Update as of Feb. 7: Tampa’s ABC Action News reported that deputies have located the man, but additional details were not provided.
A missing Florida man wants to “kill and heal” people and may be suffering from delusions of grandeur, said deputies.
They said Ariel Raul Rodriguez, 33, had been making statements about being God and has been missing since leaving his family’s home in Tampa, reported Fox13.
Hillsborough County Sheriff’s Office deputies said he was talking about being the lion mentioned in the Bible.
HAVE YOU SEEN HIM? Deputies are asking for the public's help to find this man, who said he was God and "wants to heal people and kill people."SPREAD THE WORD: https://bit.ly/2TyGdbr
Rodriguez apparently told Fox13 that he is in Tallahassee and is “fine.”
However, the sheriff’s department disputed the claim made by the Fox affiliate.
“Ariel has not made contact with the sheriff’s office yet, and as far as I know, no one from the family has talked to our sergeant as of yet to confirm that he is no longer missing,” a spokesperson for the sheriff’s office told WZZM.
“I reached out to the sergeant. Once deputies investigate and send information saying the alert is canceled we can put something out, but not until then.”
Deputies said he was driving a white, four-door 2016 Acura TLX with Florida tag GHEC68.

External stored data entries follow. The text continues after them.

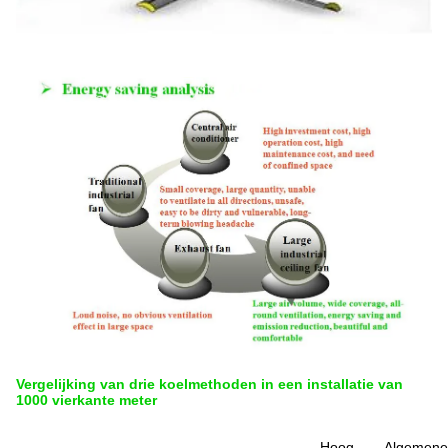
Vergelijking van drie koelmethoden in een installatie van
1000 vierkante meter
Hoog
Algemene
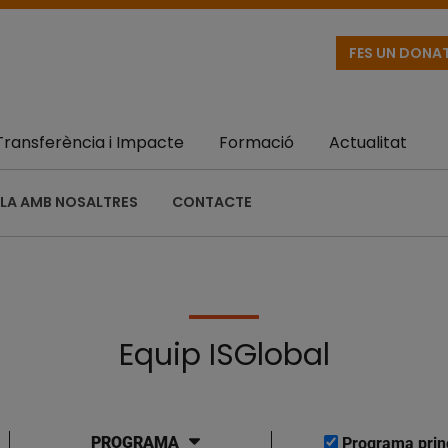
FES UN DONA
Transferència i Impacte
Formació
Actualitat
LA AMB NOSALTRES
CONTACTE
Equip ISGlobal
PROGRAMA
Programa prin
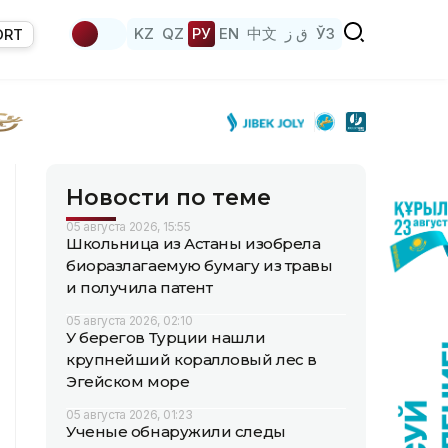
KZ
QZ
РУ
EN
中文
ق ز
ЎЗ
ORT
Новости по теме
05 августа 2026, 15:55
Школьница из Астаны изобрела
биоразлагаемую бумагу из травы
и получила патент
05 августа 2026, 02:10
У берегов Турции нашли
крупнейший коралловый лес в
Эгейском море
05 августа 2026, 01:23
Ученые обнаружили следы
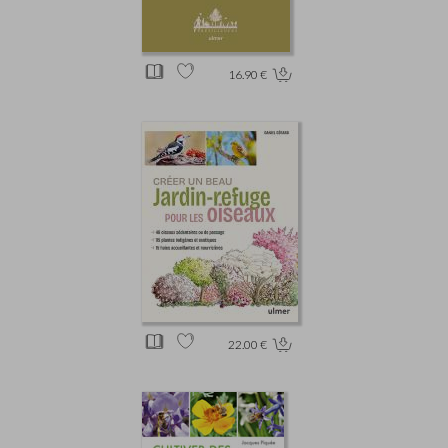
16.90 €
22.00 €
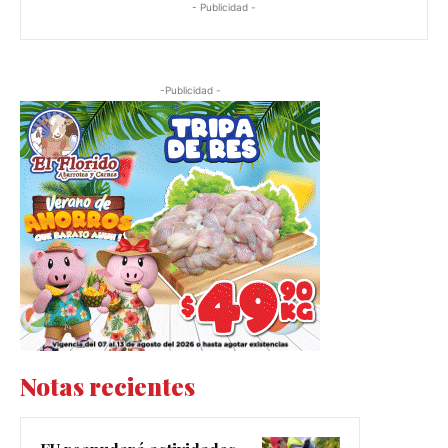
- Publicidad -
-Publicidad -
Notas recientes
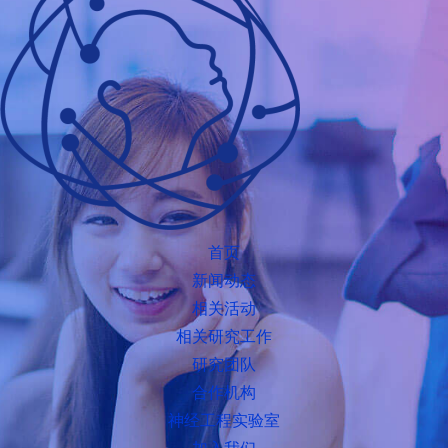
首页
新闻动态
相关活动
相关研究工作
研究团队
合作机构
神经工程实验室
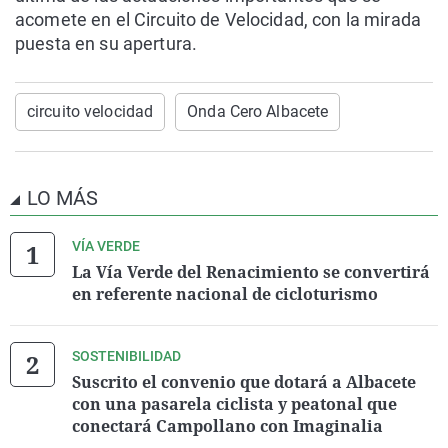
acomete en el Circuito de Velocidad, con la mirada
puesta en su apertura.
circuito velocidad
Onda Cero Albacete
LO MÁS
VÍA VERDE
La Vía Verde del Renacimiento se convertirá
en referente nacional de cicloturismo
SOSTENIBILIDAD
Suscrito el convenio que dotará a Albacete
con una pasarela ciclista y peatonal que
conectará Campollano con Imaginalia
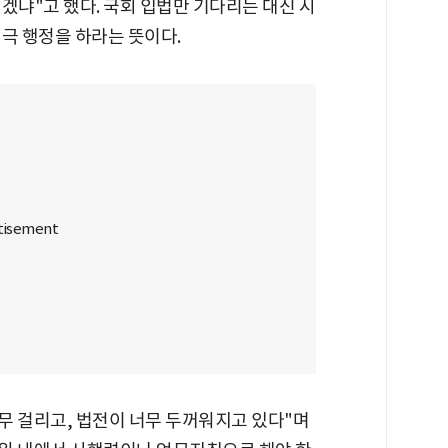
겠냐"고 했다. 국회 입법만 기다리는 대신 시
극 행정을 하라는 뜻이다.
너무 걸리고, 법전이 너무 두꺼워지고 있다"며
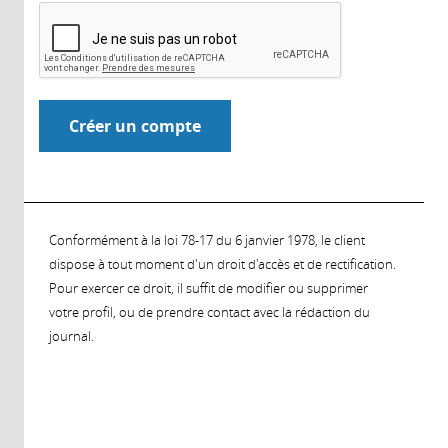
Conformément à la loi 78-17 du 6 janvier 1978, le client
dispose à tout moment d'un droit d'accès et de rectification.
Pour exercer ce droit, il suffit de modifier ou supprimer
votre profil, ou de prendre contact avec la rédaction du
journal.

Officials said that anyone who may know where his whereabouts are can call the sheriff’s office at 813-247-8200.
Other details about the case are not clear.
JUST IN | The man says he is the lion mentioned in the Bible and said he wants to 'heal people and kill people.'What we know >> https://wfts.tv/2UJ9f8D
There were 464,324 missing children reported in the FBI’s National Crime Information Center in 2017, according to the National Center for Missing and Exploited Children.
Under federal law, when a child is reported missing to law enforcement, they must be entered into the database. In 2016, there were 465,676 entries.
“This number represents reports of missing children. That means if a child runs away multiple times in a year, each instance would be entered into NCIC separately and counted in the yearly total. Likewise, if an entry is withdrawn and amended or updated, that would also be reflected in the total,” the center noted.
In 2017, the center said it assisted officers and families with the cases of more than 27,000 missing children.
In those cases, 91 percent were endangered runaways, and 5 percent were family abductions.
About one in seven children reported missing to the center in 2017 were likely victims of child sex trafficking.
The number of reported missing children has significantly decreased in recent years, according to a 2017 report by the Department of Justice (pdf). The number of children reported missing dropped from 6.5 per 1,000 children in 1999 to 3.1 per 1,000 in 2013.
Missing children typically fall into five categories: kidnapped by a family member, abducted by a nonfamily perpetrator, runaways, those who got lost, stranded, or injured, or those who went missing due to benign reasons, such as misunderstandings, according to the report researchers.